TASK DESCRIPTION = Pull out each line of the items below that contains the word "Hotline", and copy those lines in the order they appear.
***
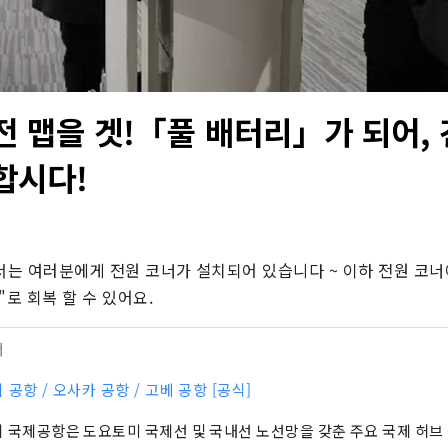
전 맵을 겟!「풀 배터리」가 되어, 
합시다!
는 여러분에게 전원 코너가 설치되어 있습니다 ~ 이하 전원 코너
"로 회복 할 수 있어요.
터
 공항 / 오사카 공항 / 고베 공항 [공식]
 국제공항은 도요토미 국제선 및 국내선 노선망을 갖춘 주요 국제 허브 공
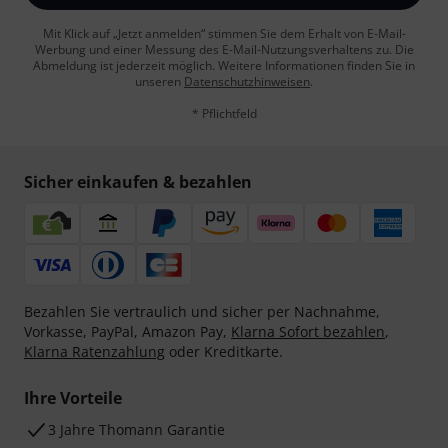
Mit Klick auf „Jetzt anmelden“ stimmen Sie dem Erhalt von E-Mail-
Werbung und einer Messung des E-Mail-Nutzungsverhaltens zu. Die
Abmeldung ist jederzeit möglich. Weitere Informationen finden Sie in
unseren
Datenschutzhinweisen
.
* Pflichtfeld
Sicher einkaufen & bezahlen
Bezahlen Sie vertraulich und sicher per Nachnahme,
Vorkasse, PayPal, Amazon Pay,
Klarna Sofort bezahlen
,
Klarna Ratenzahlung
oder Kreditkarte.
Ihre Vorteile
3 Jahre Thomann Garantie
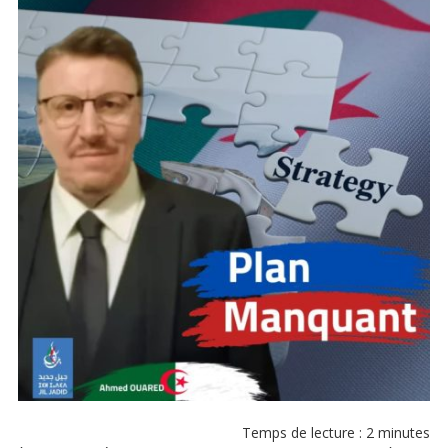
Temps de lecture :
2
minutes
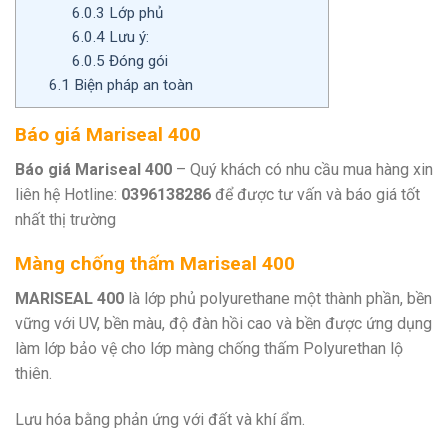
6.0.3
Lớp phủ
6.0.4
Lưu ý:
6.0.5
Đóng gói
6.1
Biện pháp an toàn
Báo giá Mariseal 400
Báo giá Mariseal 400
– Quý khách có nhu cầu mua hàng xin
liên hệ Hotline:
0396138286
để được tư vấn và báo giá tốt
nhất thị trường
Màng chống thấm Mariseal 400
MARISEAL 400
là lớp phủ polyurethane một thành phần, bền
vững với UV, bền màu, độ đàn hồi cao và bền được ứng dụng
làm lớp bảo vệ cho lớp màng chống thấm Polyurethan lộ
thiên.
Lưu hóa bằng phản ứng với đất và khí ẩm.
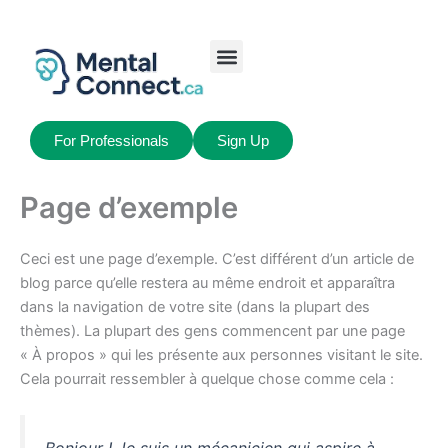
Aller
au
contenu
Job Seekers
My Account
For Professionals
Sign Up
Page d’exemple
Ceci est une page d’exemple. C’est différent d’un article de
blog parce qu’elle restera au même endroit et apparaîtra
dans la navigation de votre site (dans la plupart des
thèmes). La plupart des gens commencent par une page
« À propos » qui les présente aux personnes visitant le site.
Cela pourrait ressembler à quelque chose comme cela :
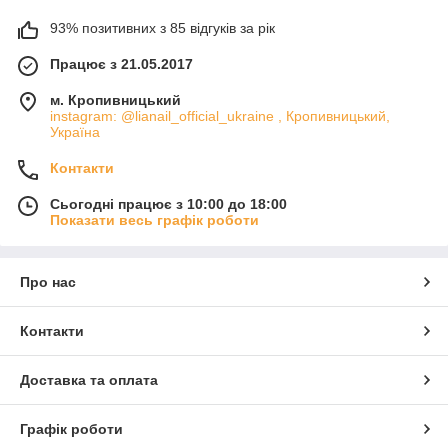
93% позитивних з 85 відгуків за рік
Працює з 21.05.2017
м. Кропивницький
instagram: @lianail_official_ukraine , Кропивницький,
Україна
Контакти
Сьогодні працює з 10:00 до 18:00
Показати весь графік роботи
Про нас
Контакти
Доставка та оплата
Графік роботи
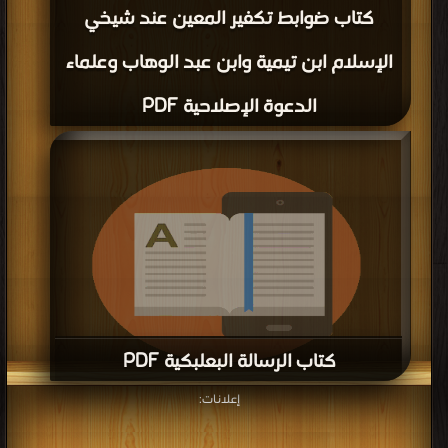
كتاب ضوابط تكفير المعين عند شيخي
الإسلام ابن تيمية وابن عبد الوهاب وعلماء
الدعوة الإصلاحية PDF
كتاب الرسالة البعلبكية PDF
إعلانات:
قراءة و تحميل كتاب كتاب الرسالة البعلبكية PDF مجانا | مكتبة >
كتب في
| التحميل :
مرة/مرات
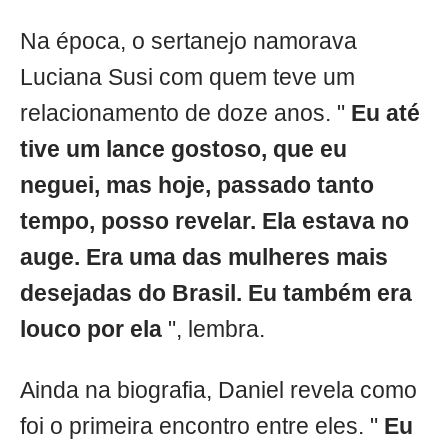
Na época, o sertanejo namorava
Luciana Susi com quem teve um
relacionamento de doze anos. "
Eu até
tive um lance gostoso, que eu
neguei, mas hoje, passado tanto
tempo, posso revelar. Ela estava no
auge. Era uma das mulheres mais
desejadas do Brasil. Eu também era
louco por ela
", lembra.
Ainda na biografia, Daniel revela como
foi o primeira encontro entre eles. "
Eu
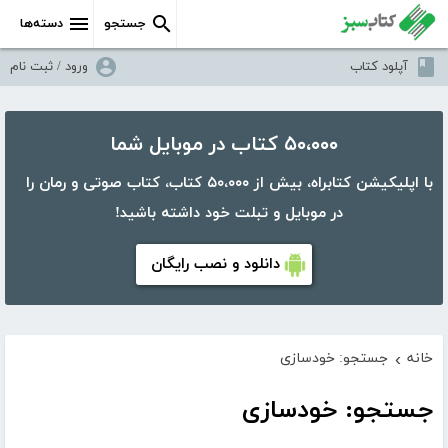
جستجو
دسته‌ها
آپلود کتاب
ورود / ثبت نام
۵۰،۰۰۰ کتاب در موبایل شما
با اپلیکیشن کتابراه، بیش از ۵۰،۰۰۰ کتاب، کتاب صوتی و رمان را
در موبایل و تبلت خود داشته باشید!
دانلود و نصب رایگان
خانه
جستجو: خودسازی
›
جستجو: خودسازی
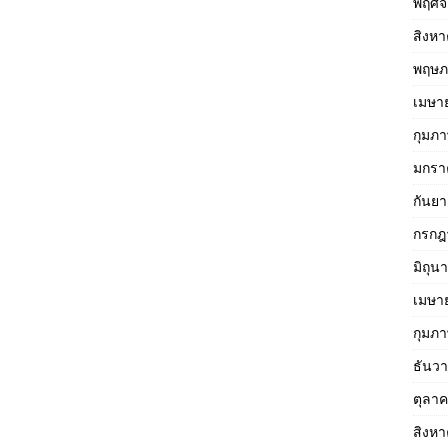
พฤศจ
สิงห
พฤษภ
เมษา
กุมภา
มกรา
กันย
กรกฎ
มิถุน
เมษา
กุมภา
ธันว
ตุลา
สิงห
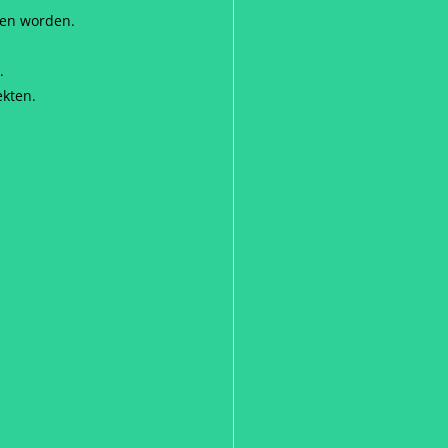
ten worden.
.
ekten.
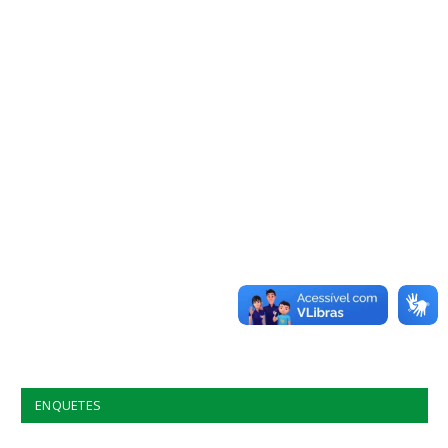
ENQUETES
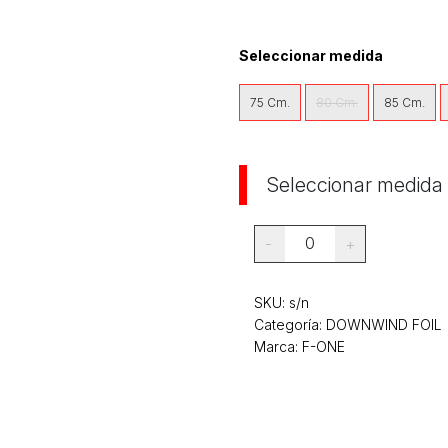
Seleccionar medida
75 Cm.
80 Cm.
85 Cm.
Seleccionar medida
0
-
+
SKU:
s/n
Categoría:
DOWNWIND FOIL
Marca: F-ONE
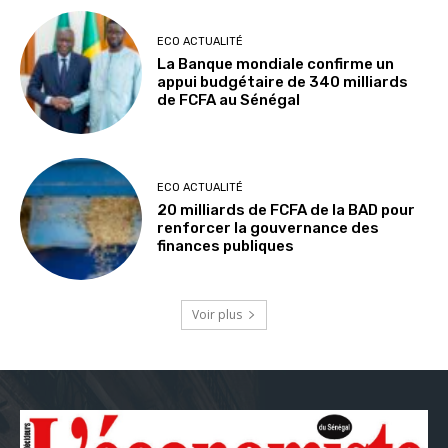
ECO ACTUALITÉ
La Banque mondiale confirme un
appui budgétaire de 340 milliards
de FCFA au Sénégal
ECO ACTUALITÉ
20 milliards de FCFA de la BAD pour
renforcer la gouvernance des
finances publiques
Voir plus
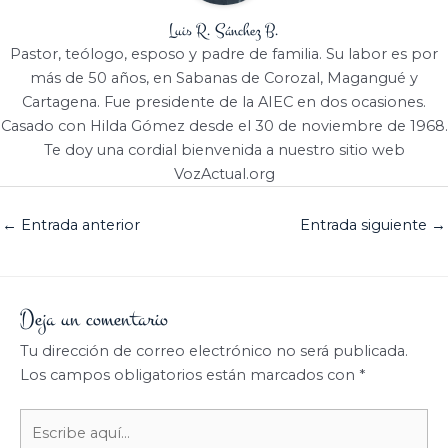
Luis R. Sánchez B.
Pastor, teólogo, esposo y padre de familia. Su labor es por
más de 50 años, en Sabanas de Corozal, Magangué y
Cartagena. Fue presidente de la AIEC en dos ocasiones.
Casado con Hilda Gómez desde el 30 de noviembre de 1968.
Te doy una cordial bienvenida a nuestro sitio web
VozActual.org
←
Entrada anterior
Entrada siguiente
→
Deja un comentario
Tu dirección de correo electrónico no será publicada.
Los campos obligatorios están marcados con
*
Escribe
aquí...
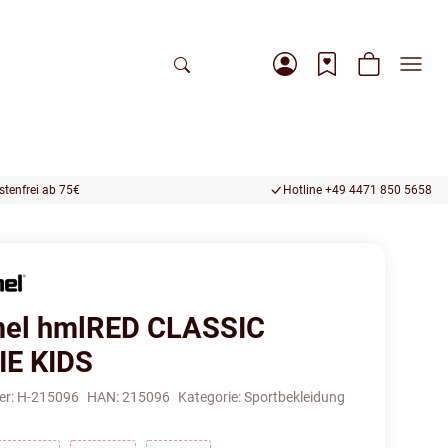
tenfrei ab 75€
Hotline +49 4471 850 5658
el hmlRED CLASSIC
E KIDS
er:
H-215096
HAN:
215096
Kategorie:
Sportbekleidung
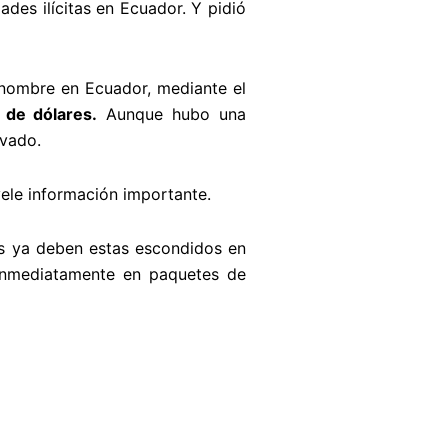
ades ilícitas en Ecuador. Y pidió
 nombre en Ecuador, mediante el
 de dólares.
Aunque hubo una
ivado.
vele información importante.
s ya deben estas escondidos en
inmediatamente en paquetes de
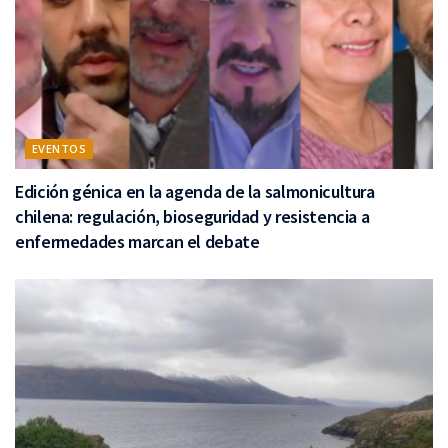
EVENTOS
Edición génica en la agenda de la salmonicultura
chilena: regulación, bioseguridad y resistencia a
enfermedades marcan el debate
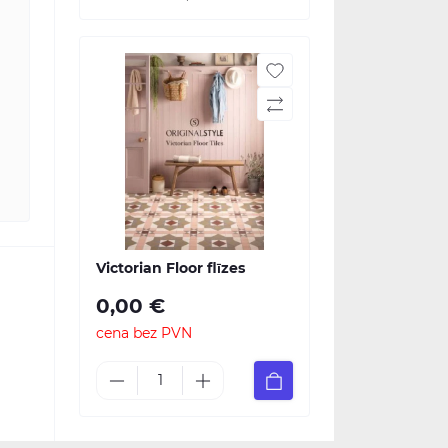
Victorian Floor flīzes
0,00 €
cena bez PVN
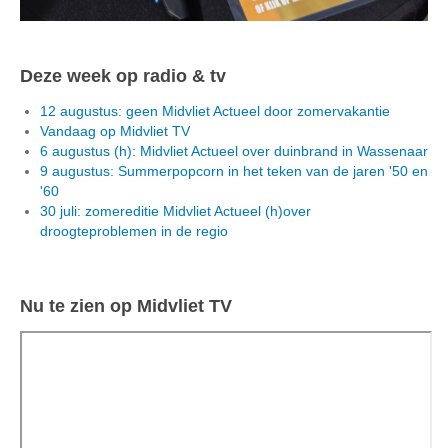
Deze week op radio & tv
12 augustus: geen Midvliet Actueel door zomervakantie
Vandaag op Midvliet TV
6 augustus (h): Midvliet Actueel over duinbrand in Wassenaar
9 augustus: Summerpopcorn in het teken van de jaren '50 en
'60
30 juli: zomereditie Midvliet Actueel (h)over
droogteproblemen in de regio
Nu te zien op Midvliet TV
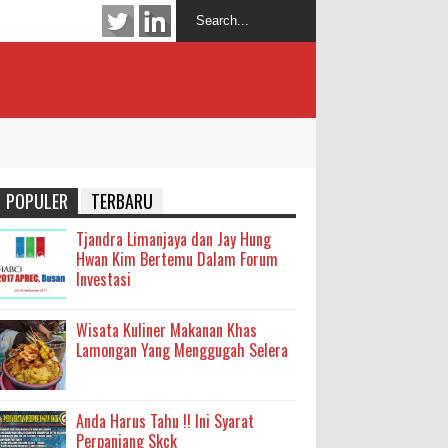
POPULER
TERBARU
Tjandra Limanjaya dan Jay Hung
Hwan Kim Bertemu Dalam Forum
Investasi
Wisata Kuliner Makanan Khas
Lamongan Yang Menggugah Selera
Anda Harus Tahu !! Ini Syarat
Perpanjang Skck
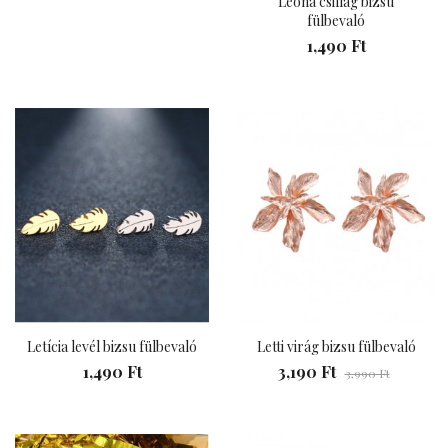
Leona csillag bizsu
fülbevaló
1,490 Ft
Letícia levél bizsu fülbevaló
Letti virág bizsu fülbevaló
1,490 Ft
3,190 Ft
3,990 Ft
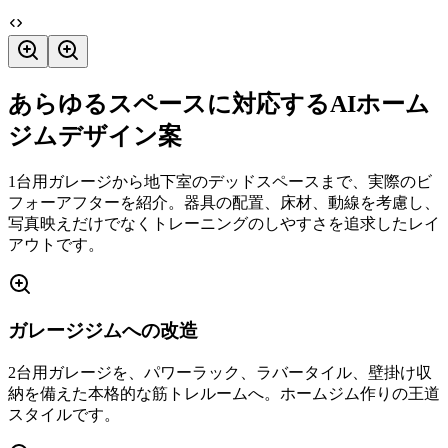
あらゆるスペースに対応するAIホーム
ジムデザイン案
1台用ガレージから地下室のデッドスペースまで、実際のビ
フォーアフターを紹介。器具の配置、床材、動線を考慮し、
写真映えだけでなくトレーニングのしやすさを追求したレイ
アウトです。
ガレージジムへの改造
2台用ガレージを、パワーラック、ラバータイル、壁掛け収
納を備えた本格的な筋トレルームへ。ホームジム作りの王道
スタイルです。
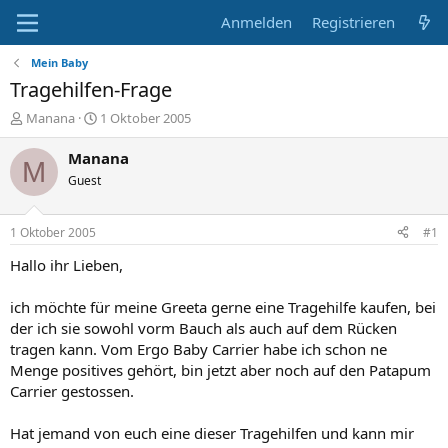
Anmelden
Registrieren
Mein Baby
Tragehilfen-Frage
E
E
Manana
1 Oktober 2005
r
r
s
s
Manana
M
t
t
Guest
e
e
l
l
l
l
1 Oktober 2005
#1
e
t
r
a
Hallo ihr Lieben,
m
ich möchte für meine Greeta gerne eine Tragehilfe kaufen, bei
der ich sie sowohl vorm Bauch als auch auf dem Rücken
tragen kann. Vom Ergo Baby Carrier habe ich schon ne
Menge positives gehört, bin jetzt aber noch auf den Patapum
Carrier gestossen.
Hat jemand von euch eine dieser Tragehilfen und kann mir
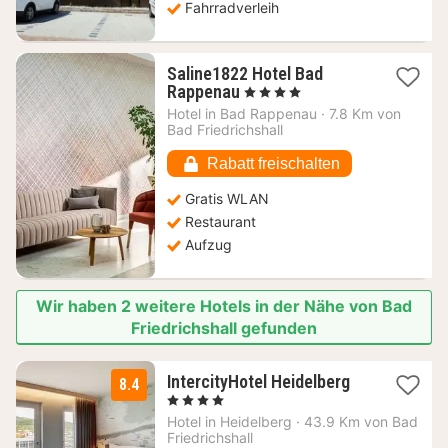
Fahrradverleih
Saline1822 Hotel Bad
1
Rappenau
, 4 Sterne
Nacht
Hotel in
Bad Rappenau
·
7.8 Km von
ab
Bad Friedrichshall
171,83
€
Rabatt freischalten
Gratis WLAN
Restaurant
Aufzug
Wir haben 2 weitere Hotels in der Nähe von Bad
Friedrichshall gefunden
1
IntercityHotel Heidelberg
8.4
Nacht
, 4 Sterne
ab
Hotel in
Heidelberg
·
43.9 Km von Bad
89
Friedrichshall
***
TASK SOLUTION =
liên hệ Hotline:
Hotline +49 4471 850 5658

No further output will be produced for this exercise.